L’apertura della Corte è più che un segno di novità: è una rivoluzione, cui certo non è estraneo il fatto che per la prima volta la presidenza della Corte è assunta da una donna[1]. Tale novità concreta uno sviluppo del ruolo della Corte e quindi della Costituzione in sé. Oltreché del ruolo politico-generale della cittadinanza attiva.
Qualche anno fa Gustavo Zagrebelsky, ragionando sul paradosso delle garanzie costituzionali, che non appartengono alla politica ma hanno una funzione politica, ha tratto dalla propria esperienza di giudice e presidente della Corte una serie di stimolanti interrogativi[2]. Posto che il ruolo della Corte “è di natura prima che tecnico-giuridica, storico-culturale”, come è percepito dai cittadini? Ha dato la Corte un contributo alla formazione di una coscienza costituzionale nazionale? Quante sue pronunce “sono entrate a far parte del patrimonio spirituale vivente del nostro Paese, quante sono entrate nella circolazione del flusso di energia vitale della nostra Repubblica?”

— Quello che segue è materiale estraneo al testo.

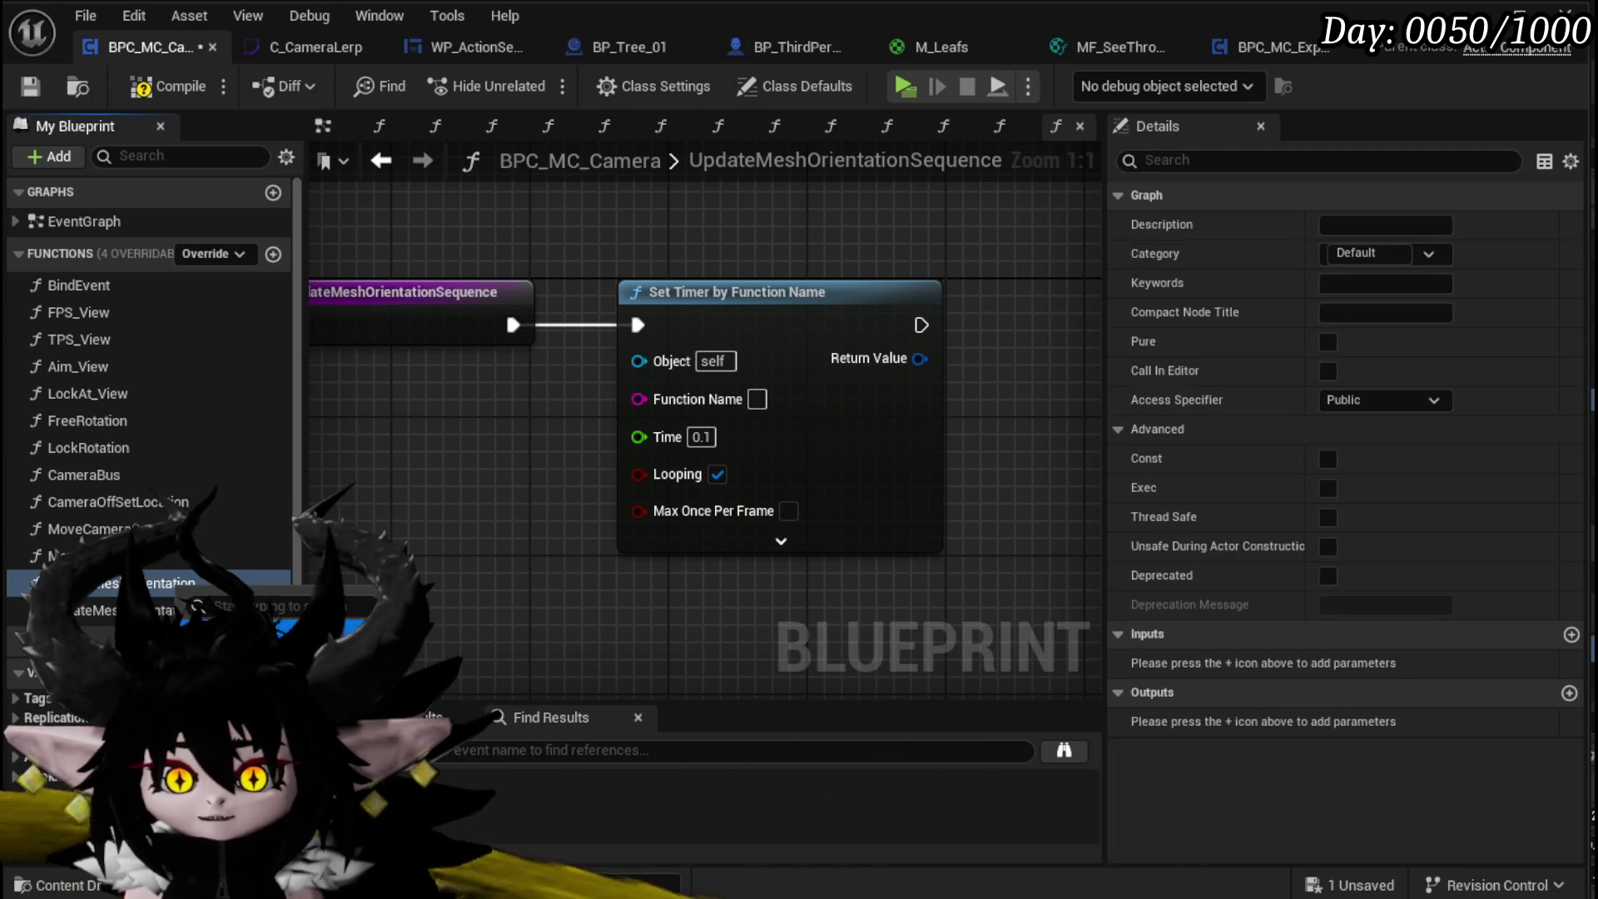
key(F2)
key(Return)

Possiamo ora dire che questo senso di responsabilità della più alta magistratura verso la storia e la “formazione di coscienza costituzionale” del paese porta a ulteriori interrogativi, con la “svolta” promossa da Cartabia. È come se la Corte si fosse interrogata sulla bilateralità del “flusso di energia vitale della Repubblica”. Quanto del civismo e delle esperienze concrete della cittadinanza attiva entra o può entrare nelle pronunce dei giudici? E come? Istituire un dovere di ascolto, e aprire la possibilità che cittadini comuni abbiano voce nel farsi di convincimenti giuridici è una politica della giustizia tesa a dare risposte a tali domande. E in questo modo si dà corso pratico a un obbligo costituzionale. È la Costituzione che si fa vita. Sottolineo questo aspetto, per respingere da subito il consueto argomento con cui ai magistrati si vuole inibire l’esercizio della loro “responsabilità politica generale”, che sta appunto nel pronunciare giustizia secondo una costituzione. La politica nuova della Corte, che istituisce forme nuove di dialogo, non ha nulla di arbitrario e non risponde a interessi o ideologie di parte: essa è chiaramente inscritta nei compiti istituzionali che la Costituzione definisce.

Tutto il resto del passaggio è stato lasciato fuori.